Portage tracks new files by their mtime and md5. However, if you install a *-bin package, the files a very often install with the mtime from the package. This means that a subsequent "removing the already installed version of the package" would remove the files that have just been installed. Reproducible: Always Steps to Reproduce: 1. emerge mozilla-firefox-bin 2. emerge mozilla-firefox-bin Actual Results: Half of your mozilla-firefox-bin installation is lost. Expected Results: Nothing should have been removed, as the packages are identical. I guess, portage should make sure that files are installed with a present timestamp (if this is when portage collects the timestamps) in $DISTDIR. This means that installations like the one of mozilla-firefox-bin (quoting: "mv ${S} ${D}/opt/firefox"} should not happen, or, as an alternative and a better idea, all files in ${DISTDIR} have to be "touch"ed before collecting timestamps and md5sums. I am curious if something similar happens when using "emerge -K".
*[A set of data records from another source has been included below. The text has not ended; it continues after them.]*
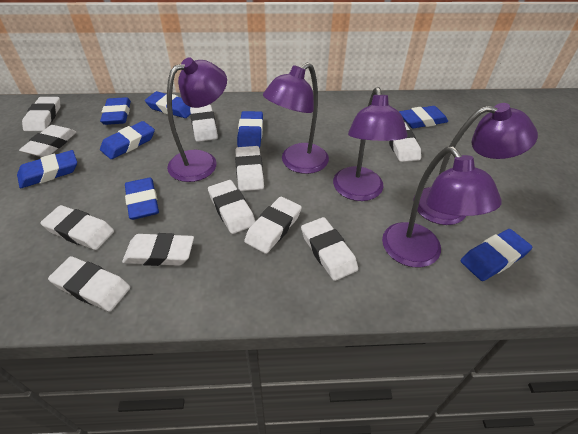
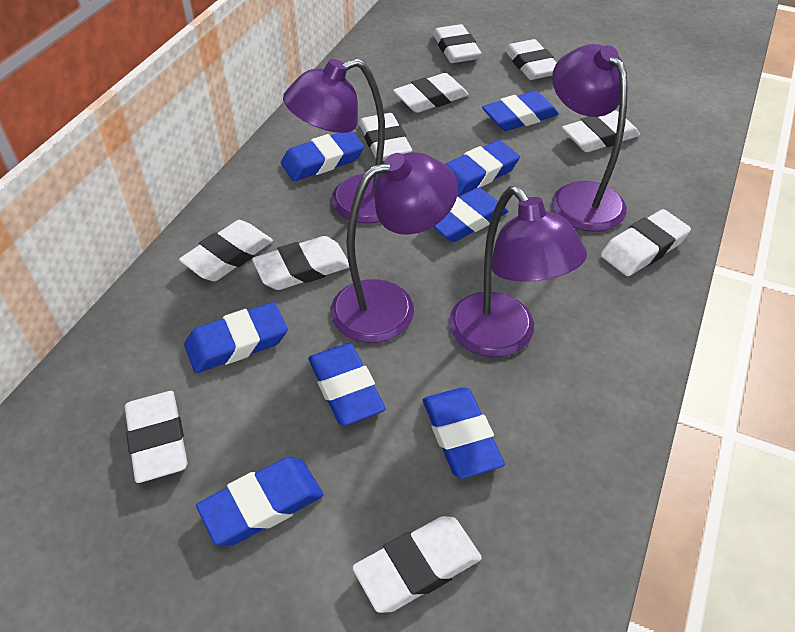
purple lamp: [167,58,227,182] [263,62,329,174] [333,87,408,201] [382,147,502,267] [413,103,538,225] = 5 -> [283,58,385,223] [331,152,458,343] [449,186,587,357] [552,44,628,232] = 4
white eraser: [19,125,77,157] [22,97,60,131] [40,205,114,250] [48,256,130,312] [122,233,194,266] [190,104,218,142] [208,180,255,234] [235,146,264,191] [244,196,302,254] [301,217,358,281] [389,122,421,162] = 11 -> [125,391,187,483] [179,220,273,281] [252,236,349,290] [352,516,482,613] [359,113,412,161] [393,73,469,113] [433,24,482,63] [505,39,557,80] [562,111,640,152] [601,209,691,276] = 10

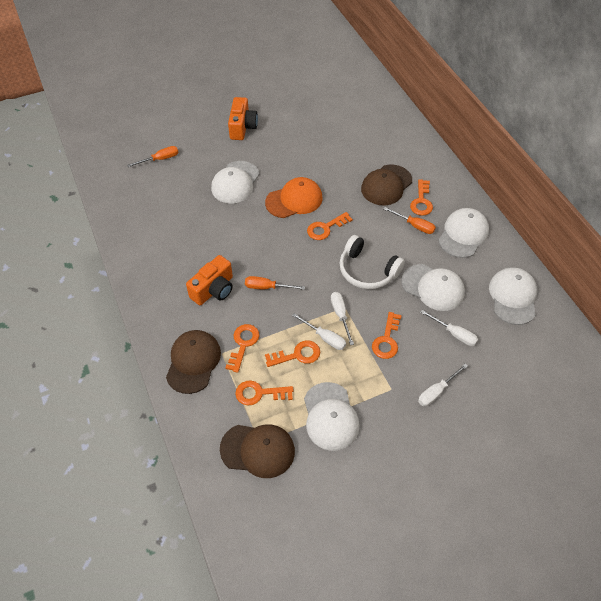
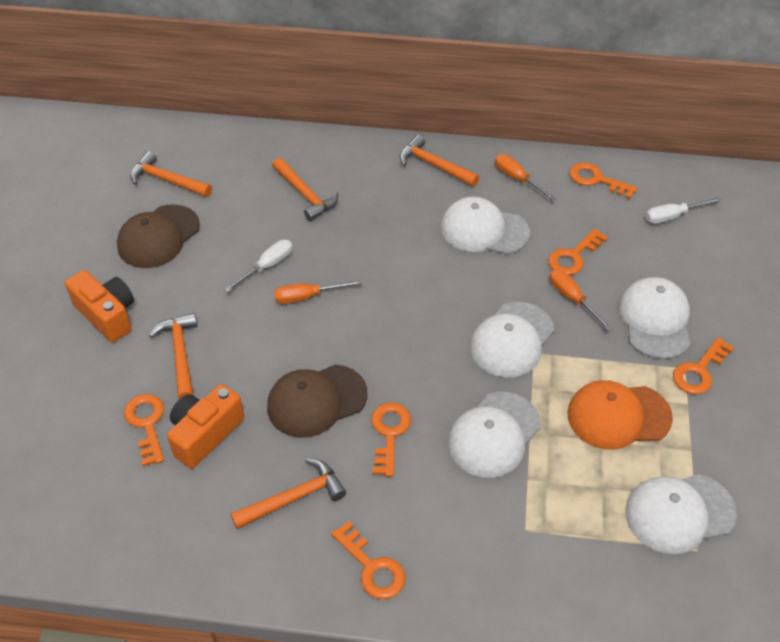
brown cap: [166,330,221,394] [220,424,295,478] [361,165,412,205] = 3 -> [117,204,200,268] [267,364,367,438] = 2
orange hammer: none = 0 -> [130,151,212,197] [149,313,198,399] [230,458,346,529] [272,158,338,221] [400,135,479,187] = 5
white headphones: [340,235,405,289] = 1 -> none = 0
white screwdriver: [292,313,346,350] [331,292,354,345] [418,363,468,406] [420,310,478,346] = 4 -> [224,240,293,293] [646,197,722,224] = 2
Heh, that's a lovely one :) I'm working on trying to centralize the CONTENTS data, which would avoid issues like this, and also deal w/ instances where a file is owned by multiple packages. Not quite ready yet though. Meanwhile, suggestions for an intermediate hack to block this behaviour would be appreciated :)
I gave an intermediate workaround solution suggestion already: after src_install() is complete, a "find ${DISTDIR} -print0 | xargs -0 touch" is performed. That ought to do the trick.